(SUPPLIED RECORDS)
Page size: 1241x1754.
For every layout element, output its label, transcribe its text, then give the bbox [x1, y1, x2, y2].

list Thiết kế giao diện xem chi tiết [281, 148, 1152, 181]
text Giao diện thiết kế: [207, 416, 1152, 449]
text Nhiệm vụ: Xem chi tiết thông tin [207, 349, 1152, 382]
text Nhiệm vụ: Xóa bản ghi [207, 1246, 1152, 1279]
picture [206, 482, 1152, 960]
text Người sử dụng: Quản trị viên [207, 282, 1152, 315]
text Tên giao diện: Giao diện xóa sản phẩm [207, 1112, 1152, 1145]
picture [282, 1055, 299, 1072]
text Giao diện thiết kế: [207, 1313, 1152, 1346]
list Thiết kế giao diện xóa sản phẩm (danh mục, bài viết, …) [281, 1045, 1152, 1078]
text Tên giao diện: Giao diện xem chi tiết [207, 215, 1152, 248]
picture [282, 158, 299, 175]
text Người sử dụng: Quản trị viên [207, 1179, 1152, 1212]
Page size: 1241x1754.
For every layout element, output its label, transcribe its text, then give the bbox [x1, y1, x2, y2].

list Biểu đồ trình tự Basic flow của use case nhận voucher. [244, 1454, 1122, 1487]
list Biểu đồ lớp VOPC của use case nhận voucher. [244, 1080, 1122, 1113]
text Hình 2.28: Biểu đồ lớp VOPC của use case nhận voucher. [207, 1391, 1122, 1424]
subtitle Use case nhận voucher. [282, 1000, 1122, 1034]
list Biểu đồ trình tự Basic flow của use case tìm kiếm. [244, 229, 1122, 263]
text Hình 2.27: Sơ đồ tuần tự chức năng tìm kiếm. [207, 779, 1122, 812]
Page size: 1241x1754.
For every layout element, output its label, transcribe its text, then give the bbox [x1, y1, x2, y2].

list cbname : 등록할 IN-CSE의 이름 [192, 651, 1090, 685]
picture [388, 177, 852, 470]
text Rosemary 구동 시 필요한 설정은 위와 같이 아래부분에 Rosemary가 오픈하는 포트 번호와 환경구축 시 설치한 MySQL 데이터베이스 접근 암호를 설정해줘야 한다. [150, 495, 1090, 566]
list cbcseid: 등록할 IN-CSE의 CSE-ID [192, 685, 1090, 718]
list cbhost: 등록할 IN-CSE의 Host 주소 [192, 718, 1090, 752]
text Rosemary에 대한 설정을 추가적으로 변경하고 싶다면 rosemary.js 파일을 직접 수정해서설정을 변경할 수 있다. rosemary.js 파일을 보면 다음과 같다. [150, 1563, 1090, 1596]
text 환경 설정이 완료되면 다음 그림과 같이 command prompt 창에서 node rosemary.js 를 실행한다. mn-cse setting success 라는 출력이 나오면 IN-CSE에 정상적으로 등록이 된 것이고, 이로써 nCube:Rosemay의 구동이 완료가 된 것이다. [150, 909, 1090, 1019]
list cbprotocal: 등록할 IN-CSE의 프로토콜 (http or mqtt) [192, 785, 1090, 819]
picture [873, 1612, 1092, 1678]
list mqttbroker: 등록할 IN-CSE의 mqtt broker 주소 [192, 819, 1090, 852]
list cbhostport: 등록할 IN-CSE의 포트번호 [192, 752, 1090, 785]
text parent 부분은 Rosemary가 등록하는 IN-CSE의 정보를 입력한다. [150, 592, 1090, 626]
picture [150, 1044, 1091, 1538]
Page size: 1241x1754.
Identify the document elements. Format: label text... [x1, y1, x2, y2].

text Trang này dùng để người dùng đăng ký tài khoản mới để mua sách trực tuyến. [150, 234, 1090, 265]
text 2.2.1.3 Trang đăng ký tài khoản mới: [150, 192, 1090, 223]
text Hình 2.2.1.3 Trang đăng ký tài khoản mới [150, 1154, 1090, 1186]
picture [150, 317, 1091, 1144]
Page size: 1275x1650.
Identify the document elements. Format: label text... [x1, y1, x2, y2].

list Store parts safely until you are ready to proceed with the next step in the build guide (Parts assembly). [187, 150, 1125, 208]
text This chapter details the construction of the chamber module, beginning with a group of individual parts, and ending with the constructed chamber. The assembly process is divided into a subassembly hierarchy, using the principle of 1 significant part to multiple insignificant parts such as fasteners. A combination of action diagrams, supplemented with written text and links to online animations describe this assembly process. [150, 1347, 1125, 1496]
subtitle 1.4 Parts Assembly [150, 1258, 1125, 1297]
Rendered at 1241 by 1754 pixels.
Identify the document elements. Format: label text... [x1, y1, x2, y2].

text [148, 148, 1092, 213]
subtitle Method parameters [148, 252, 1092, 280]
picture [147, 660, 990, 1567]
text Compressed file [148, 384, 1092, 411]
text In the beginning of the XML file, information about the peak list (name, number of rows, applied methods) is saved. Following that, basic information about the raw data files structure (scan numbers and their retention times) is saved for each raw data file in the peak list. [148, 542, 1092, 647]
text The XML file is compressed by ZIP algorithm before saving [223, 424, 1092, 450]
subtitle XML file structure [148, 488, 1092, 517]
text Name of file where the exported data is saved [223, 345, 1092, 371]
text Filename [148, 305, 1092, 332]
(End SUPPLIED RECORDS)
### [ASSIGNED TASK]
Would you output every entry exactly as it was written?

### [WRITTEN RESPONSE]
Page size: 1241x1754.
For every layout element, output its label, transcribe its text, then give the bbox [x1, y1, x2, y2].

list Thiết kế giao diện xem chi tiết [281, 148, 1152, 181]
text Giao diện thiết kế: [207, 416, 1152, 449]
text Nhiệm vụ: Xem chi tiết thông tin [207, 349, 1152, 382]
text Nhiệm vụ: Xóa bản ghi [207, 1246, 1152, 1279]
picture [206, 482, 1152, 960]
text Người sử dụng: Quản trị viên [207, 282, 1152, 315]
text Tên giao diện: Giao diện xóa sản phẩm [207, 1112, 1152, 1145]
picture [282, 1055, 299, 1072]
text Giao diện thiết kế: [207, 1313, 1152, 1346]
list Thiết kế giao diện xóa sản phẩm (danh mục, bài viết, …) [281, 1045, 1152, 1078]
text Tên giao diện: Giao diện xem chi tiết [207, 215, 1152, 248]
picture [282, 158, 299, 175]
text Người sử dụng: Quản trị viên [207, 1179, 1152, 1212]
Page size: 1241x1754.
For every layout element, output its label, transcribe its text, then give the bbox [x1, y1, x2, y2].

list Biểu đồ trình tự Basic flow của use case nhận voucher. [244, 1454, 1122, 1487]
list Biểu đồ lớp VOPC của use case nhận voucher. [244, 1080, 1122, 1113]
text Hình 2.28: Biểu đồ lớp VOPC của use case nhận voucher. [207, 1391, 1122, 1424]
subtitle Use case nhận voucher. [282, 1000, 1122, 1034]
list Biểu đồ trình tự Basic flow của use case tìm kiếm. [244, 229, 1122, 263]
text Hình 2.27: Sơ đồ tuần tự chức năng tìm kiếm. [207, 779, 1122, 812]
Page size: 1241x1754.
For every layout element, output its label, transcribe its text, then give the bbox [x1, y1, x2, y2].

list cbname : 등록할 IN-CSE의 이름 [192, 651, 1090, 685]
picture [388, 177, 852, 470]
text Rosemary 구동 시 필요한 설정은 위와 같이 아래부분에 Rosemary가 오픈하는 포트 번호와 환경구축 시 설치한 MySQL 데이터베이스 접근 암호를 설정해줘야 한다. [150, 495, 1090, 566]
list cbcseid: 등록할 IN-CSE의 CSE-ID [192, 685, 1090, 718]
list cbhost: 등록할 IN-CSE의 Host 주소 [192, 718, 1090, 752]
text Rosemary에 대한 설정을 추가적으로 변경하고 싶다면 rosemary.js 파일을 직접 수정해서설정을 변경할 수 있다. rosemary.js 파일을 보면 다음과 같다. [150, 1563, 1090, 1596]
text 환경 설정이 완료되면 다음 그림과 같이 command prompt 창에서 node rosemary.js 를 실행한다. mn-cse setting success 라는 출력이 나오면 IN-CSE에 정상적으로 등록이 된 것이고, 이로써 nCube:Rosemay의 구동이 완료가 된 것이다. [150, 909, 1090, 1019]
list cbprotocal: 등록할 IN-CSE의 프로토콜 (http or mqtt) [192, 785, 1090, 819]
picture [873, 1612, 1092, 1678]
list mqttbroker: 등록할 IN-CSE의 mqtt broker 주소 [192, 819, 1090, 852]
list cbhostport: 등록할 IN-CSE의 포트번호 [192, 752, 1090, 785]
text parent 부분은 Rosemary가 등록하는 IN-CSE의 정보를 입력한다. [150, 592, 1090, 626]
picture [150, 1044, 1091, 1538]
Page size: 1241x1754.
Identify the document elements. Format: label text... [x1, y1, x2, y2].

text Trang này dùng để người dùng đăng ký tài khoản mới để mua sách trực tuyến. [150, 234, 1090, 265]
text 2.2.1.3 Trang đăng ký tài khoản mới: [150, 192, 1090, 223]
text Hình 2.2.1.3 Trang đăng ký tài khoản mới [150, 1154, 1090, 1186]
picture [150, 317, 1091, 1144]
Page size: 1275x1650.
Identify the document elements. Format: label text... [x1, y1, x2, y2].

list Store parts safely until you are ready to proceed with the next step in the build guide (Parts assembly). [187, 150, 1125, 208]
text This chapter details the construction of the chamber module, beginning with a group of individual parts, and ending with the constructed chamber. The assembly process is divided into a subassembly hierarchy, using the principle of 1 significant part to multiple insignificant parts such as fasteners. A combination of action diagrams, supplemented with written text and links to online animations describe this assembly process. [150, 1347, 1125, 1496]
subtitle 1.4 Parts Assembly [150, 1258, 1125, 1297]
Rendered at 1241 by 1754 pixels.
Identify the document elements. Format: label text... [x1, y1, x2, y2].

text [148, 148, 1092, 213]
subtitle Method parameters [148, 252, 1092, 280]
picture [147, 660, 990, 1567]
text Compressed file [148, 384, 1092, 411]
text In the beginning of the XML file, information about the peak list (name, number of rows, applied methods) is saved. Following that, basic information about the raw data files structure (scan numbers and their retention times) is saved for each raw data file in the peak list. [148, 542, 1092, 647]
text The XML file is compressed by ZIP algorithm before saving [223, 424, 1092, 450]
subtitle XML file structure [148, 488, 1092, 517]
text Name of file where the exported data is saved [223, 345, 1092, 371]
text Filename [148, 305, 1092, 332]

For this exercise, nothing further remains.